Lack of Attention to Conservation Issues?November 2nd, 2012
Having an understanding of where Michigan’s legislators stand on key conservation and natural resources issues is important to MUCC and our work. With almost 250 candidates running for spots in the Michigan House and Congress, we did our best to get to know their thoughts.
A full month before the election, we sent out questionnaires highlighting several key issues we think will be landmark issues in the legislature. I began by painstakingly printing, stapling and stuffing hard copies of these questionnaires and subsequently sending them to all 243 candidates. We heard back from 85.
An online link to a survey monkey was included, since everything is easier online. We received 27 responses online. Astonishingly low.
I included my email so candidates could send in their responses electronically. I received 11 candidate responses within a month. Isn’t email one of the primary forms of communication these days?
I collected the remaining 47 via fax and postal mail. The candidates had three weeks to respond to our 6-question survey with a circled YES or NO and had several methods of turning them in.
After 3 weeks, we began to wonder what the problem was. So we switched into high gear and called up and emailed the remaining 158 candidates. Some came in slowly, mostly via email and the online survey. Our efforts resulted in our total of 85 responses, 11 from congressional candidates (26 in total) and 74 from the 217 state representative candidates.
The lack of response and attention given to these crucial issues is worrisome, and not just at the state level. The Great Lakes Conference Presidential forum, where Obama and Romney were invited to highlight their plans to stop Asian Carp, also received poor commitment from our presidential candidates. The Obama camp sent an alternative speaker while the Romney camp sent nobody.
Conservation and Natural resources issues need legislative action these days to appropriate funds, safeguard polices and facilitate assistance and restoration programs. A positive relationship with environmentally-aware legislators is a powerful tool in Michigan.
Whoever is elected next Tuesday needs to be aware of the importance of Michigan’s natural resources and outdoor heritage.
These outdoor issues are critical to Michigan’s heritage; we are a leading state in hunting and angling. Recreation is a way of life for many and is a strong part of Michigan’s economy; forests, State lands, outdoor recreation and fisheries all add up to incorporate jobs and direct income within Michigan.

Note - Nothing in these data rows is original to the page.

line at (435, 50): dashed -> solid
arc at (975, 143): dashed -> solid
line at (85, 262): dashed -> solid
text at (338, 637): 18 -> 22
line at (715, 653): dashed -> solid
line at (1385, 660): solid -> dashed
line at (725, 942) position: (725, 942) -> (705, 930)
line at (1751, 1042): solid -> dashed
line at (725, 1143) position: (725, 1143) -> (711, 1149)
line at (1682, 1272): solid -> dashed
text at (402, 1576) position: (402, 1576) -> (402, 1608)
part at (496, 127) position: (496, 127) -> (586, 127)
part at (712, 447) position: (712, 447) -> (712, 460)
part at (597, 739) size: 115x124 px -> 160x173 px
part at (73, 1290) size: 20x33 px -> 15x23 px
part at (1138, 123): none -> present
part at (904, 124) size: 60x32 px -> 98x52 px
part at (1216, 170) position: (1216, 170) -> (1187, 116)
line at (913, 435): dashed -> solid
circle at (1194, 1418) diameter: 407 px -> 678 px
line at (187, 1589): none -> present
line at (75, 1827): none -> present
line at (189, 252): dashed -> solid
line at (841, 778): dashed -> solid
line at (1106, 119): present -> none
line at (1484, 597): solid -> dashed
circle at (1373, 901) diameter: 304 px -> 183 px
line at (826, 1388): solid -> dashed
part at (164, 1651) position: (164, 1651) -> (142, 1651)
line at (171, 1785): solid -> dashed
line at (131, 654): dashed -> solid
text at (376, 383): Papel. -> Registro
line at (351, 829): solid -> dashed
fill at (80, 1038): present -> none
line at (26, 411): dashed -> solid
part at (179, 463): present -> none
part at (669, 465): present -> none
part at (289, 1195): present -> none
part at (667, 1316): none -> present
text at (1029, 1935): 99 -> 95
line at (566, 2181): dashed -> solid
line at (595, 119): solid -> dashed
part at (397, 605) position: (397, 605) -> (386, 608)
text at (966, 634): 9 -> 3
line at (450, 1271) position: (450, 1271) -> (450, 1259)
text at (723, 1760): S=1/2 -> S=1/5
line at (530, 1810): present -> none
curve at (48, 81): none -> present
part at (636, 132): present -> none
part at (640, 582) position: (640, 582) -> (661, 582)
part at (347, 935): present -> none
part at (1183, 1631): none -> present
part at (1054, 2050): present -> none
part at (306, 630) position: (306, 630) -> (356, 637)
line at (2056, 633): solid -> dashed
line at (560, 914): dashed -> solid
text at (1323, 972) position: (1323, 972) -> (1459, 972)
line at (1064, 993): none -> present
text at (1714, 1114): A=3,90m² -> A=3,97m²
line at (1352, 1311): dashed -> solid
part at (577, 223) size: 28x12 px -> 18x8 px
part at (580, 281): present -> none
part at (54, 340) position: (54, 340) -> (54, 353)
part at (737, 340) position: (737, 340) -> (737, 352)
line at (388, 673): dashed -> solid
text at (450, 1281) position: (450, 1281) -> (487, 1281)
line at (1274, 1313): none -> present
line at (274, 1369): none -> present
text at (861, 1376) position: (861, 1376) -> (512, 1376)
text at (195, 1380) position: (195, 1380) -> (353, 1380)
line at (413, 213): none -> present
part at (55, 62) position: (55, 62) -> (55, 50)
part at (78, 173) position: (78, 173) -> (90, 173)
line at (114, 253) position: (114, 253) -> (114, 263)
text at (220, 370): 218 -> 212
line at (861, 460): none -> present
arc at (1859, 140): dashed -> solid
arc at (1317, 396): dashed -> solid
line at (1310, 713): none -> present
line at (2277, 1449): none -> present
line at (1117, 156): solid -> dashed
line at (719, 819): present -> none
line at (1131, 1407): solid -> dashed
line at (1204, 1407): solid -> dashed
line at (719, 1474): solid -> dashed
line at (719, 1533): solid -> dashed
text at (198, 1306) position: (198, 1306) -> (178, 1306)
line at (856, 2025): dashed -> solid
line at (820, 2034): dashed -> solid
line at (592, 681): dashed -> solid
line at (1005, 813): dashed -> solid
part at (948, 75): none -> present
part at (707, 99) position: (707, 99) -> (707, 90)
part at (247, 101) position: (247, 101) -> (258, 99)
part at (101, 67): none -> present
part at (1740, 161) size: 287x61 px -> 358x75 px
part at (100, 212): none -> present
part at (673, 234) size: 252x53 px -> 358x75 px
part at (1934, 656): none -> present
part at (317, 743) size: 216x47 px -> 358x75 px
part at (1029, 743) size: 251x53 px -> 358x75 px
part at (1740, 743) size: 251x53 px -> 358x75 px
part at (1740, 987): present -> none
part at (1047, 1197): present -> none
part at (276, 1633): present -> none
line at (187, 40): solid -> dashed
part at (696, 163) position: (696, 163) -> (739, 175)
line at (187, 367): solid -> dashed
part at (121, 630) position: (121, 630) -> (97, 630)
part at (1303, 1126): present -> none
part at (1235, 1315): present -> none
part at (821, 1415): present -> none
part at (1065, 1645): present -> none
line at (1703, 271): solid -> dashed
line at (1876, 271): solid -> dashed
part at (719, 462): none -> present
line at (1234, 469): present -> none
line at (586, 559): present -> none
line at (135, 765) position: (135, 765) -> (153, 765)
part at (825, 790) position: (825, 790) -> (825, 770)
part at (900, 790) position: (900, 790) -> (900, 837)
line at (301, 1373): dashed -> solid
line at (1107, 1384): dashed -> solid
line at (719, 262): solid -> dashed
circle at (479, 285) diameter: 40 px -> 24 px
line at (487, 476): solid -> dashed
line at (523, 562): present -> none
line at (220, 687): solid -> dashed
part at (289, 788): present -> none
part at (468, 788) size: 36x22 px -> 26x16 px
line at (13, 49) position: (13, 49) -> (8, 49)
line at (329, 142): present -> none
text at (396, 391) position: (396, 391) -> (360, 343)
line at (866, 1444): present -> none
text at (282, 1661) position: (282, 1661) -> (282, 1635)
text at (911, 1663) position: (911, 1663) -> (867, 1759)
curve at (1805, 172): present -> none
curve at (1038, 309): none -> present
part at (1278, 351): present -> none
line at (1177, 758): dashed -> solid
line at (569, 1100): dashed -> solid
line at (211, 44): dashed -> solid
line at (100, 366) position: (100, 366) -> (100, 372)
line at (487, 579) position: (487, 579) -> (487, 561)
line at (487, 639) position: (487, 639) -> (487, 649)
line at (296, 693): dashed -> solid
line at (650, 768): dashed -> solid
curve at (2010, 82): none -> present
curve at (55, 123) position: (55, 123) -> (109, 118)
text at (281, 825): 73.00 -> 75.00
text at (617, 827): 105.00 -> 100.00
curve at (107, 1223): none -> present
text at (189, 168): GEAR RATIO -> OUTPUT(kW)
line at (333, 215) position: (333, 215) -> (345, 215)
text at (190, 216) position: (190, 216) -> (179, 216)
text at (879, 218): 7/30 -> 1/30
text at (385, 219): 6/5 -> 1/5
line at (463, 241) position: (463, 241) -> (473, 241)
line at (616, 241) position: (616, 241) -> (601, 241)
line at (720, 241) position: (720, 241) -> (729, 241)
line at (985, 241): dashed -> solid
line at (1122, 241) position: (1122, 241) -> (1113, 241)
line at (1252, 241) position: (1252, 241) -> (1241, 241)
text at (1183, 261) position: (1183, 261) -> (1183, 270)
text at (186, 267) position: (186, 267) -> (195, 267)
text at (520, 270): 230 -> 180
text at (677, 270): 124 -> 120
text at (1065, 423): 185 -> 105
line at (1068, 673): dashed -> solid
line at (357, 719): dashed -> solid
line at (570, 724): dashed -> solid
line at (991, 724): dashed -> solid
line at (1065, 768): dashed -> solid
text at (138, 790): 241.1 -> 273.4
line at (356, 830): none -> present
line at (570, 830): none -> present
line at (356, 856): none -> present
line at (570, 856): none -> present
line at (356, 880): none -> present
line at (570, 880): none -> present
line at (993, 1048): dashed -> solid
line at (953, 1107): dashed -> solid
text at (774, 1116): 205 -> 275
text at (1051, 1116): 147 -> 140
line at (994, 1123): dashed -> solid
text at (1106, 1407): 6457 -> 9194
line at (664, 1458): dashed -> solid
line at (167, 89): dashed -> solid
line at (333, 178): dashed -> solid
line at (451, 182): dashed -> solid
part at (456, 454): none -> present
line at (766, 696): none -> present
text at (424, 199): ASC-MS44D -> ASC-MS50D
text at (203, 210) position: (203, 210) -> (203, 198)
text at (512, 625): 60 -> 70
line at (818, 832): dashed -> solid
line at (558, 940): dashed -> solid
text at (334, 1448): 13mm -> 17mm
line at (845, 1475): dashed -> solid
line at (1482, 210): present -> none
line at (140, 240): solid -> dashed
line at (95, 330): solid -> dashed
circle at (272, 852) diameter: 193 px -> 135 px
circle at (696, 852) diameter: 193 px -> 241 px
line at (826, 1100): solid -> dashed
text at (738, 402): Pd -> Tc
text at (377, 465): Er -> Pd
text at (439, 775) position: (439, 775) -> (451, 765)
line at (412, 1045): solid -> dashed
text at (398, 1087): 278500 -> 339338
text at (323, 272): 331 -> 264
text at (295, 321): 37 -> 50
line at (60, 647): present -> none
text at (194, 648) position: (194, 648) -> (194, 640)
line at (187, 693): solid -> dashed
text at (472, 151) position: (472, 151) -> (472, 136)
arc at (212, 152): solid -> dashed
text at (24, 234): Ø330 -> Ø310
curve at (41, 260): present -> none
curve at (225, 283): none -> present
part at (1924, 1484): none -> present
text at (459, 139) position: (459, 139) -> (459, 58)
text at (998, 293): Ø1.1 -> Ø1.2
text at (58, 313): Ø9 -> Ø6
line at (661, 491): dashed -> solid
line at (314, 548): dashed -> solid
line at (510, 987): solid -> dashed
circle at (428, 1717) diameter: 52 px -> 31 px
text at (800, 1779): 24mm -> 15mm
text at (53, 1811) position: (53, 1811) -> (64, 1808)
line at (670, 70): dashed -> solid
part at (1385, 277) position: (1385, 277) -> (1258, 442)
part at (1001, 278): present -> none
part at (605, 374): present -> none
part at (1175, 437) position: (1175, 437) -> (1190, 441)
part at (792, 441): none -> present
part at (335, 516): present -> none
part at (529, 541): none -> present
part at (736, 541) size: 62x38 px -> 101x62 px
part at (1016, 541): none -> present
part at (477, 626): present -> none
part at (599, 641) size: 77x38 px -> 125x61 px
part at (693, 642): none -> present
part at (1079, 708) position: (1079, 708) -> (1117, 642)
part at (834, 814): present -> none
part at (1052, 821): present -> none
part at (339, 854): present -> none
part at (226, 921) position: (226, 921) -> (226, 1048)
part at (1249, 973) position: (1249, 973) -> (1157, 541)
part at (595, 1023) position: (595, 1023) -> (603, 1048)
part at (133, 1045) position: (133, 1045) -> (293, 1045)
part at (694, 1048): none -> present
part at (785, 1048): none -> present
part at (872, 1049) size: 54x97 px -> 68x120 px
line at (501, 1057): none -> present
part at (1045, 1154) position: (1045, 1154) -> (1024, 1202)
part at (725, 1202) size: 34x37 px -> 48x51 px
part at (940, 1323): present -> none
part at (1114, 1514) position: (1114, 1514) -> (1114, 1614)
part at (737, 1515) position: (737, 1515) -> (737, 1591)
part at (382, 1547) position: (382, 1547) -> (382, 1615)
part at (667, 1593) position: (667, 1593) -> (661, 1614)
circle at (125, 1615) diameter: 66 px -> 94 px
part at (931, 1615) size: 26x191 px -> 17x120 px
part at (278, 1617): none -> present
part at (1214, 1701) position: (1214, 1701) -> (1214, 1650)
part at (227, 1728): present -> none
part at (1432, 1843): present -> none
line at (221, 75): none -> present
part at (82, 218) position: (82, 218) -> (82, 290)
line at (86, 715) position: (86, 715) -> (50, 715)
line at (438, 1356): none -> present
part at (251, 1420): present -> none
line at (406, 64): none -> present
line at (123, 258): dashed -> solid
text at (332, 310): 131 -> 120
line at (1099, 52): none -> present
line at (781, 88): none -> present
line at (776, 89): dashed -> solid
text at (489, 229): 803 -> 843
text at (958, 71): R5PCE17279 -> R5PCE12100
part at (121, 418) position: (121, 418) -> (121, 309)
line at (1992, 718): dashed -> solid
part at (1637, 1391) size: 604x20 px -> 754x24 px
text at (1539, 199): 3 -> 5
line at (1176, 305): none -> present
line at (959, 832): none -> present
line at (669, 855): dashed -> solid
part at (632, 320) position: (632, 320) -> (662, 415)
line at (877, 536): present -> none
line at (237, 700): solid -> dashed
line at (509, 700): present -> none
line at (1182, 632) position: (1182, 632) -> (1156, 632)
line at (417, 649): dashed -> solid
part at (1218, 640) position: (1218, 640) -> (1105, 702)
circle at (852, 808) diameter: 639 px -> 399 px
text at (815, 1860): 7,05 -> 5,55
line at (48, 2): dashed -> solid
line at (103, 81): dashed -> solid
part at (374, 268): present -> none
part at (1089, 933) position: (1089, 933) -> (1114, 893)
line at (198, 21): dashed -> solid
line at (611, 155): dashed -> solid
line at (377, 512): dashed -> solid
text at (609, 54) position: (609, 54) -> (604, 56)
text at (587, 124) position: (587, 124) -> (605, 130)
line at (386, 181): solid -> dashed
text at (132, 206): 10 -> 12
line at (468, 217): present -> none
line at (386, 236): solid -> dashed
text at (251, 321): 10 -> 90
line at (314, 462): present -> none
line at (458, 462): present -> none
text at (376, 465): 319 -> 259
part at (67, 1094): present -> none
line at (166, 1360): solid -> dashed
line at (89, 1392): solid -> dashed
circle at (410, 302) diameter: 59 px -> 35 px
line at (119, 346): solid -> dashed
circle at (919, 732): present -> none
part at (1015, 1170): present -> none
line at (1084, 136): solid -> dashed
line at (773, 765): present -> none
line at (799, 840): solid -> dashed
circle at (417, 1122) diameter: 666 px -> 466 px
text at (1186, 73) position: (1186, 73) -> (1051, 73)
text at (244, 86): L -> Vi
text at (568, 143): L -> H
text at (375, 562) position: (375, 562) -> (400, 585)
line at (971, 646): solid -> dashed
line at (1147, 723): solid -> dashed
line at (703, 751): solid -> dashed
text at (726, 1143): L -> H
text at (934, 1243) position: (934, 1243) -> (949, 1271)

Building a relationship with and informing legislators is the key to advancing policies benefiting our natural resources. The lack of response from our candidates means we must take it upon ourselves to reach out to these newly elected legislators; attend their coffee hour, visit them and start a conversation. Having relationships with these legislators will ensure that conservation and natural resource issues don’t fall to the wayside.